ON SAINT MARK’s Day, the members of the Council of a Hundred, together with the city aldermen, elected Arnau Estanyol, baron of Granollers, San Vicenc, and Caldes de Montbui, as consul of the sea of Barcelona. Then, as laid down in the Llibre de Consolat de Mar, to popular acclaim Arnau and the other newly chosen consul led a procession of councillors and prominent citizens down to the exchange, where the Consulate of the Sea was housed. The exchange was also being rebuilt, on the shore close to Santa Maria church and Arnau’s countinghouse.
The missatges, as the soldiers belonging to the consulate were known, were drawn up to greet them as the party entered the palace, and the councillors of Barcelona handed possession of the building over to the newly elected consuls. As soon as the others had left the exchange, Arnau immediately set to work: a merchant was claiming the value of a shipment of pepper that had fallen into the sea while a young boatman was unloading it. The pepper was brought to the courtroom for Arnau to verify that it had been damaged as claimed.
Arnau listened to the different versions from the merchant, the boatman, and the witnesses both sides had brought. He knew the merchant personally, as he did the boatman. The latter had recently asked him for a loan. He was newly married, in Santa Maria as befitted all men of the sea. On that occasion, Arnau had congratulated him and wished him well.
“I rule,” he said, his voice trembling, “that the boatman must pay the price of the pepper. This is as laid down in”—Arnau consulted the heavy tome the clerk
passed him—“article sixty-two of our Customs of the Sea.” Was his wife pregnant already? Arnau recalled the gleam of excitement in the young bride’s eyes the day he had congratulated them. He cleared his throat. “Do you have... ?” He coughed again. “Do you have the money to pay?”
Arnau could not look at him. He had just given him a loan. Could it have been for his house? For linen? For furnishings, or perhaps for the boat itself? The young man’s negative reply rang in his ears.

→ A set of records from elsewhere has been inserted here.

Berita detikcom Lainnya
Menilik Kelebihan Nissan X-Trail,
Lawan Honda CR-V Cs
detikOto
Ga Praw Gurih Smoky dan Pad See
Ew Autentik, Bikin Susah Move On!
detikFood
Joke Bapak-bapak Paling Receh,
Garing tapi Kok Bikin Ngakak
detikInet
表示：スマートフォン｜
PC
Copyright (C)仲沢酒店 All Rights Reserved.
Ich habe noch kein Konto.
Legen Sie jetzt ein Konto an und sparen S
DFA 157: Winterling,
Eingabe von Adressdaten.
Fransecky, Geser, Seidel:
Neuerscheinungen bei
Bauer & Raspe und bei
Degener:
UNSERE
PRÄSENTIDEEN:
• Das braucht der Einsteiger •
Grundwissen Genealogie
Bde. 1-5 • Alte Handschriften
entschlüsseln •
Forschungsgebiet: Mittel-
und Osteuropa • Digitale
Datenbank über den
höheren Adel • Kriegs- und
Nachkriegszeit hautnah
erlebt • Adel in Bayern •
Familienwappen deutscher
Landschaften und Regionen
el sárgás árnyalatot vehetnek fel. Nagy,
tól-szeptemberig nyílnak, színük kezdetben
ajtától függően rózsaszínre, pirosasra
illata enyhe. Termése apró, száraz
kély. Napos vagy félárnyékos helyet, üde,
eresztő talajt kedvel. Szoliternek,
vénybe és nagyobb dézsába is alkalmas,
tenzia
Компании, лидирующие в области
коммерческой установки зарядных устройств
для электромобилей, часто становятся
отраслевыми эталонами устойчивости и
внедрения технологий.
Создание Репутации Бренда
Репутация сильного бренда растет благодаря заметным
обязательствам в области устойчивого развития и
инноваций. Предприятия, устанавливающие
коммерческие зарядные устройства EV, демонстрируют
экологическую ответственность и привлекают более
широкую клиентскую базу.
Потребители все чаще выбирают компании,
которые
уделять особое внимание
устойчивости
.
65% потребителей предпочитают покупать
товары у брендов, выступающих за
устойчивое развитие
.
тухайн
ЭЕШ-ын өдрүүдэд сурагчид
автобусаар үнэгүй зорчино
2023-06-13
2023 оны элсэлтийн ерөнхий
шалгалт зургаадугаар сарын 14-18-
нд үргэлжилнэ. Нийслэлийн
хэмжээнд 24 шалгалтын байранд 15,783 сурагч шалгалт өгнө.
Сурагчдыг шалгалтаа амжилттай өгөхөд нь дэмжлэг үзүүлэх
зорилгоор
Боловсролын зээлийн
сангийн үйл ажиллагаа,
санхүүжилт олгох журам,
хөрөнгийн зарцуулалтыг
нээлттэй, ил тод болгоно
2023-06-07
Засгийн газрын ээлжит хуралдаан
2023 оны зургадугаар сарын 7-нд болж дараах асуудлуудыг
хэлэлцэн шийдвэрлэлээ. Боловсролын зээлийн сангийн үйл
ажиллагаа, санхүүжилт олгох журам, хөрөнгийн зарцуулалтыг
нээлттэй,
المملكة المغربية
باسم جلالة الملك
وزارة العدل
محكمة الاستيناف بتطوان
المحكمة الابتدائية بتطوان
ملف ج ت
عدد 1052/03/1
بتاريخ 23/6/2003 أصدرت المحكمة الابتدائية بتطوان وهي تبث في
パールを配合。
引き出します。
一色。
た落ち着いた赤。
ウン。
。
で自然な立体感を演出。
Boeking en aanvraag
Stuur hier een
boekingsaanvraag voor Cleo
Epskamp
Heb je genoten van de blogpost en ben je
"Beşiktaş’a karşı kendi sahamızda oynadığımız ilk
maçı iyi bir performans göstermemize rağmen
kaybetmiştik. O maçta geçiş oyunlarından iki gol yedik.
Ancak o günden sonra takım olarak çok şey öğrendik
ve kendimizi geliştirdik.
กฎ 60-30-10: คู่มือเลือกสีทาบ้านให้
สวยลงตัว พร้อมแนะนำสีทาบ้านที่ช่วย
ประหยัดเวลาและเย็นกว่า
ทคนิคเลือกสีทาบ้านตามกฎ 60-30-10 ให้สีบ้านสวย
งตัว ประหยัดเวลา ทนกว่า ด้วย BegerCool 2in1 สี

“I therefore sentence you to ...” The lump rising in his throat almost prevented him from going on. “I sentence you to prison until you pay off the entire amount of your debt.”
How could he pay it if he were not able to work? Was his wife pregnant? Arnau forgot to rap the bench with his gavel. The missatges stared at him. He remembered, and hit the wooden bench in front of him. The young boatman was led away to the consulate’s cells. Arnau lowered his head.
“It’s something you have to do,” the clerk said when all the others had left the courtroom.
Seated to the right of the clerk in the center of the immense judge’s bench, Arnau said nothing.
“Look,” the clerk insisted, showing him another thick book that contained the consulate’s rules and regulations. “Here’s what it says concerning prison sentences: ‘This is how the consul shall demonstrate his power, from greater to less.’ You are the consul of the sea and have to demonstrate your power. Our prosperity, the prosperity of this city, depends on it.”
He did not have to send anyone else to prison that day, but on many others he found himself forced to do so. The consul of the sea’s jurisdiction included everything that had to do with commerce: prices, the crews’ wages, the security of ships and goods... and anything else related to the sea. After taking up his post, Arnau quickly established himself as an authority independent of the city bailiff and magistrate; he passed sentence, embargoed ships, seized debtors’ goods, sent others to jail, backed up by the army of missatges.